Wow. I was sure lucky. When I was in grad school, I was in a research group of about the same size, with primarily 3 people running 3 labs: Chuck Kimmel, Monte Westerfield, and Judith Eisen. They were independent and co-equal. Their post-docs and grad students and undergrads pretty much had free run of all of the labs, to the point where it was often difficult to tell who was officially associated with which lab. We had weekly lab meetings in which we’d freely share data with each other; if someone had a good idea or a set of relevant skills, we’d have collaborations. When it was time to publish a paper, the people who had done the work would get together to write it, and authorship reflected the research team, not some hierarchy…so I emerged from grad school with papers published with both Monte and Judith, but not a one with my titular lab head’s name on it, because he had these scruples about not putting his name on work to which he had not personally and directly contributed.
I thought that was how everyone did science, as an open and egalitarian process.
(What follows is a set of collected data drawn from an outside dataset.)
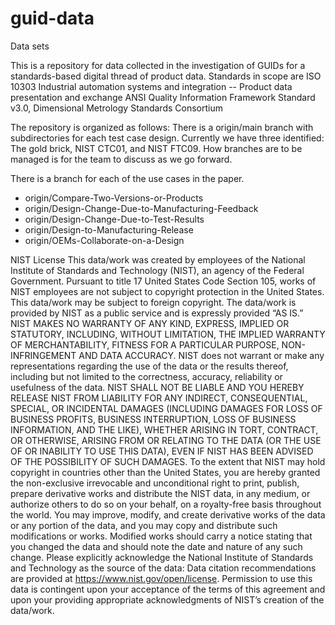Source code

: # guid-data
Data sets 

This is a repository for data collected in the investigation of GUIDs for a standards-based digital thread of product data.  Standards in scope are
  ISO 10303 Industrial automation systems and integration -- Product data presentation and exchange
  ANSI Quality Information Framework Standard v3.0, Dimensional Metrology Standards Consortium
  
The repository is organized as follows:
There is a origin/main branch with subdirectories for each test case design. Currently we have three identified: The gold brick, NIST CTC01, and NIST FTC09.
How branches are to be managed is for the team to discuss as we go forward.

There is a branch for each of the use cases in the paper.
* origin/Compare-Two-Versions-or-Products
* origin/Design-Change-Due-to-Manufacturing-Feedback
* origin/Design-Change-Due-to-Test-Results
* origin/Design-to-Manufacturing-Release
* origin/OEMs-Collaborate-on-a-Design

NIST License
This data/work was created by employees of the National Institute of Standards and Technology (NIST), an agency of the Federal Government. Pursuant to title 17 United States Code Section 105, works of NIST employees are not subject to copyright protection in the United States.  This data/work may be subject to foreign copyright.
The data/work is provided by NIST as a public service and is expressly provided “AS IS.” NIST MAKES NO WARRANTY OF ANY KIND, EXPRESS, IMPLIED OR STATUTORY, INCLUDING, WITHOUT LIMITATION, THE IMPLIED WARRANTY OF MERCHANTABILITY, FITNESS FOR A PARTICULAR PURPOSE, NON-INFRINGEMENT AND DATA ACCURACY. NIST does not warrant or make any representations regarding the use of the data or the results thereof, including but not limited to the correctness, accuracy, reliability or usefulness of the data. NIST SHALL NOT BE LIABLE AND YOU HEREBY RELEASE NIST FROM LIABILITY FOR ANY INDIRECT, CONSEQUENTIAL, SPECIAL, OR INCIDENTAL DAMAGES (INCLUDING DAMAGES FOR LOSS OF BUSINESS PROFITS, BUSINESS INTERRUPTION, LOSS OF BUSINESS INFORMATION, AND THE LIKE), WHETHER ARISING IN TORT, CONTRACT, OR OTHERWISE, ARISING FROM OR RELATING TO THE DATA (OR THE USE OF OR INABILITY TO USE THIS DATA), EVEN IF NIST HAS BEEN ADVISED OF THE POSSIBILITY OF SUCH DAMAGES.
To the extent that NIST may hold copyright in countries other than the United States, you are hereby granted the non-exclusive irrevocable and unconditional right to print, publish, prepare derivative works and distribute the NIST data, in any medium, or authorize others to do so on your behalf, on a royalty-free basis throughout the world.
You may improve, modify, and create derivative works of the data or any portion of the data, and you may copy and distribute such modifications or works. Modified works should carry a notice stating that you changed the data and should note the date and nature of any such change. Please explicitly acknowledge the National Institute of Standards and Technology as the source of the data:  Data citation recommendations are provided at https://www.nist.gov/open/license.
Permission to use this data is contingent upon your acceptance of the terms of this agreement and upon your providing appropriate acknowledgments of NIST’s creation of the data/work.
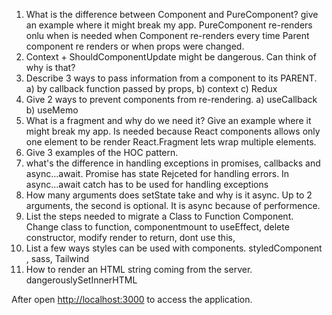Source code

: 1. What is the difference between Component and PureComponent? give an
example where it might break my app.
    PureComponent re-renders onlu when is needed when Component re-renders every time Parent component re renders or when props were changed.
2. Context + ShouldComponentUpdate might be dangerous. Can think of why is
that?
3. Describe 3 ways to pass information from a component to its PARENT.
    a) by callback function passed by props, 
    b) context
    c) Redux
4. Give 2 ways to prevent components from re-rendering.
    a) useCallback
    b) useMemo
5. What is a fragment and why do we need it? Give an example where it might
break my app.
    Is needed because React components allows only one element to be render
    React.Fragment lets wrap multiple elements.
6. Give 3 examples of the HOC pattern.
7. what's the difference in handling exceptions in promises, callbacks and
async...await.
    Promise has state Rejceted for handling errors.
    In async...await catch has to be used for handling exceptions
8. How many arguments does setState take and why is it async.
    Up to 2 arguments, the second is optional. It is async because of performence. 
9. List the steps needed to migrate a Class to Function Component.
    Change class to function, componentmount to useEffect, delete constructor, modify render to return, dont use this, 
10. List a few ways styles can be used with components.
    styledComponent , sass, Tailwind
11. How to render an HTML string coming from the server.
    dangerouslySetInnerHTML

After open [http://localhost:3000](http://localhost:3000) to access the application.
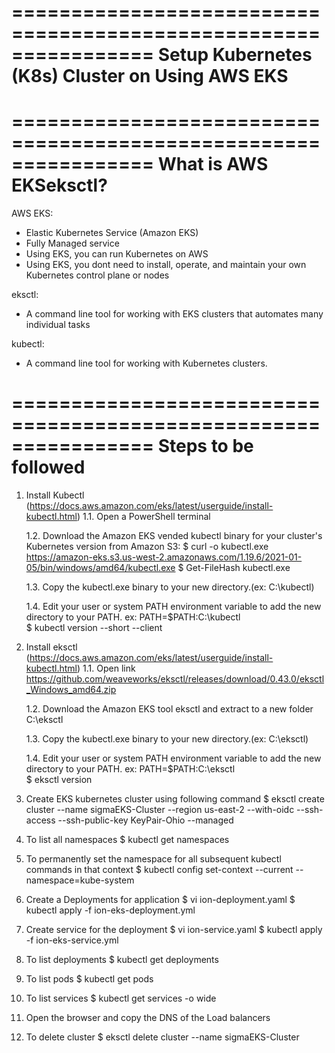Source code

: ================================================================
Setup Kubernetes (K8s) Cluster on Using AWS EKS
================================================================

================================================================
What is AWS EKSeksctl?
================================================================
AWS EKS:    
- Elastic Kubernetes Service (Amazon EKS)
- Fully Managed service
- Using EKS, you can run Kubernetes on AWS
- Using EKS, you dont need to install, operate, and maintain your own Kubernetes control plane or nodes

eksctl:
- A command line tool for working with EKS clusters that automates many individual tasks

kubectl:
- A command line tool for working with Kubernetes clusters.

================================================================
Steps to be followed
================================================================
1. Install Kubectl (https://docs.aws.amazon.com/eks/latest/userguide/install-kubectl.html)
    1.1.  Open a PowerShell terminal

    1.2.  Download the Amazon EKS vended kubectl binary for your cluster's Kubernetes version from Amazon S3:
         $ curl -o kubectl.exe https://amazon-eks.s3.us-west-2.amazonaws.com/1.19.6/2021-01-05/bin/windows/amd64/kubectl.exe
         $ Get-FileHash kubectl.exe

    1.3.  Copy the kubectl.exe binary to your new directory.(ex: C:\kubectl)

    1.4.  Edit your user or system PATH environment variable to add the new directory to your PATH.
         ex: PATH=$PATH:C:\kubectl\
         $ kubectl version --short --client

2. Install eksctl   (https://docs.aws.amazon.com/eks/latest/userguide/install-kubectl.html)
    1.1.  Open link https://github.com/weaveworks/eksctl/releases/download/0.43.0/eksctl_Windows_amd64.zip

    1.2.  Download the Amazon EKS tool eksctl and extract to a new folder C:\eksctl

    1.3.  Copy the kubectl.exe binary to your new directory.(ex: C:\eksctl)

    1.4.  Edit your user or system PATH environment variable to add the new directory to your PATH.
          ex: PATH=$PATH:C:\eksctl\
          $ eksctl version

3. Create EKS kubernetes cluster using following command
      $ eksctl create cluster --name sigmaEKS-Cluster --region us-east-2 --with-oidc --ssh-access --ssh-public-key KeyPair-Ohio --managed

4. To list all namespaces
            $ kubectl get namespaces

5. To permanently set the namespace for all subsequent kubectl commands in that context
            $ kubectl config set-context --current --namespace=kube-system

6.   Create a Deployments for application
            $ vi ion-deployment.yaml
            $ kubectl apply -f ion-eks-deployment.yml

7.   Create service for the deployment
            $ vi ion-service.yaml
            $ kubectl apply -f ion-eks-service.yml

8.   To list deployments
            $ kubectl get deployments

9.   To list pods
            $ kubectl get pods

10.   To list services
            $ kubectl get services -o wide

11.   Open the browser and copy the DNS of the Load balancers

12.   To delete cluster
            $ eksctl delete cluster --name sigmaEKS-Cluster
I guess I was wrong.
If you want more examples of science being done badly, Harvard has released the full report on the Marc Hauser scientific misconduct case. It’s clear that he faked data, and demanded that his students confirm his hypotheses. Hauser’s defense: “people in his laboratory conspired against him, due to academic rivalry and disgruntlement”, a claim that did not hold up in the investigation.
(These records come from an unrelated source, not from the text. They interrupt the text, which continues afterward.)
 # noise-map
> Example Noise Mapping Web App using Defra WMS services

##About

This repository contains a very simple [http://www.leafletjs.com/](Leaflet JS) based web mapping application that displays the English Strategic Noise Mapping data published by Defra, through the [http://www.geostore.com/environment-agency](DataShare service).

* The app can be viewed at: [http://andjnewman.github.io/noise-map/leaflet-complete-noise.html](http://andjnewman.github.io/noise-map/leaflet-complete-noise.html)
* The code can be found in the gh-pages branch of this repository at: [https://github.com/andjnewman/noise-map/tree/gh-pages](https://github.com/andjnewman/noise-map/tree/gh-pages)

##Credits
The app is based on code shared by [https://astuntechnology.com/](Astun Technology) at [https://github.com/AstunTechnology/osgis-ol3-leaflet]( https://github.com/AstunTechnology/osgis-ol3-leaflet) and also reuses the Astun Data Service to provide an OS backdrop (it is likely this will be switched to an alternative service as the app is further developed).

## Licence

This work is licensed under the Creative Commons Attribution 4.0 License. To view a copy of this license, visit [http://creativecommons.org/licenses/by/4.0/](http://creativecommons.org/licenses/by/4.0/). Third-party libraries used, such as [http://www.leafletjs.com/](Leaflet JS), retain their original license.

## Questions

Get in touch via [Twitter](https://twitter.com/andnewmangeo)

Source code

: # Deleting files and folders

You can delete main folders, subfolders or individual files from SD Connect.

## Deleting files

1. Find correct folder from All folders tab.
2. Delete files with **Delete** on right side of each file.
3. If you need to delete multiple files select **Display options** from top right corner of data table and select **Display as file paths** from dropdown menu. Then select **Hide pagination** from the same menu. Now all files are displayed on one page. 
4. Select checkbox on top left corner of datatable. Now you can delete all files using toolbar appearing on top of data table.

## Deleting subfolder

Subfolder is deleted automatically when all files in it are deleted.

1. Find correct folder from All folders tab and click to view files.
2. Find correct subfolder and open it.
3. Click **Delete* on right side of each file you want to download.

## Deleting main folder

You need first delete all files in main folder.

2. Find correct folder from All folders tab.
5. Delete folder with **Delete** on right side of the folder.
I seriously cannot imagine Chuck Kimmel, or any of my academic mentors, ever tolerating any of the shenanigans Hauser was pulling. Just the idea that you’d gather data and then pass it up a hierarchy for analysis, and be told by your advisor what it meant…bizarre.
Man, was I lucky. I hope all of you who are in grad school are following these scandals, and seeing modeled how science should not operate — and are standing up for scientific integrity in your own labs. Be involved in every step of an experiment, collaborate and share ideas, question authority. It’s the only way to do good science.